Coachella Valley’s water supply is holding — for now
The region’s underground water bank grew by 137,000 acre-feet last year, but a dry precipitation season and rising urban demand are putting the long-term sustainability plan to the test.

The underground water supply that millions of Coachella Valley residents, farms, and businesses depend on grew by 137,052 acre-feet during the most recent water year, according to a new annual report — but the gains came largely from imported water, not rainfall.
The Indio Subbasin Annual Report for Water Year 2024-2025, covering Oct. 1, 2024, through Sept. 30, 2025, was received and filed by the Indio City Council on Wednesday and found that precipitation across the valley averaged just 4.2 inches during the water year — roughly 60 percent of the long-term average — making it a hydrologically below-average year.
With less rain falling, the basin’s gains depended heavily on managed replenishment using imported water. The Whitewater River Groundwater Replenishment Facility recharged approximately 252,539 acre-feet, about 10% less than the prior water year but still well above levels seen during the dry year of 2021-2022.
Natural inflow from mountain runoff and streamflow totaled just 21,841 acre-feet — less than half the long-term annual average of 45,953 acre-feet.
On the demand side, total groundwater extracted from the Indio subbasin reached 272,629 acre-feet, a 2% increase over the prior year.
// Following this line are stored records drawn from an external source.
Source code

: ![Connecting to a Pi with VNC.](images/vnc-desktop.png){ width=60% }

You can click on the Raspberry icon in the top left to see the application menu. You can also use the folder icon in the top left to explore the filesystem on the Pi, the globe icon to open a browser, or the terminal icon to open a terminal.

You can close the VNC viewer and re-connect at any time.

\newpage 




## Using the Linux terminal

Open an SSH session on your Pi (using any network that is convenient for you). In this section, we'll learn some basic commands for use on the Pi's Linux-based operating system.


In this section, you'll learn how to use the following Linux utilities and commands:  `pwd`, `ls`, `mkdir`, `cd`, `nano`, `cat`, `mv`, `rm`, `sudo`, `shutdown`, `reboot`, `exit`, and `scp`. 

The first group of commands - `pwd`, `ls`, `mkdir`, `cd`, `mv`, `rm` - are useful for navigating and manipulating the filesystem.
Urban water use — which includes municipal customers, golf courses, and other recreational users — climbed by 12,989 acre-feet, or 5.8%, compared to the year before.
Agricultural use declined by 6,935 acre-feet, or about 17.5 percent, while industrial consumption fell sharply after Green Leaf Power suspended operations, dropping from 1,808 acre-feet the prior year to 888 acre-feet.
Despite the dry conditions and rising urban demand, all 57 key monitoring wells across the subbasin remained above their minimum sustainability thresholds, indicating that the chronic lowering of groundwater levels, depletion of storage, and potential land subsidence are not occurring.
The report is a regulatory requirement under California’s Sustainable Groundwater Management Act of 2014 and is submitted annually to the State Department of Water Resources.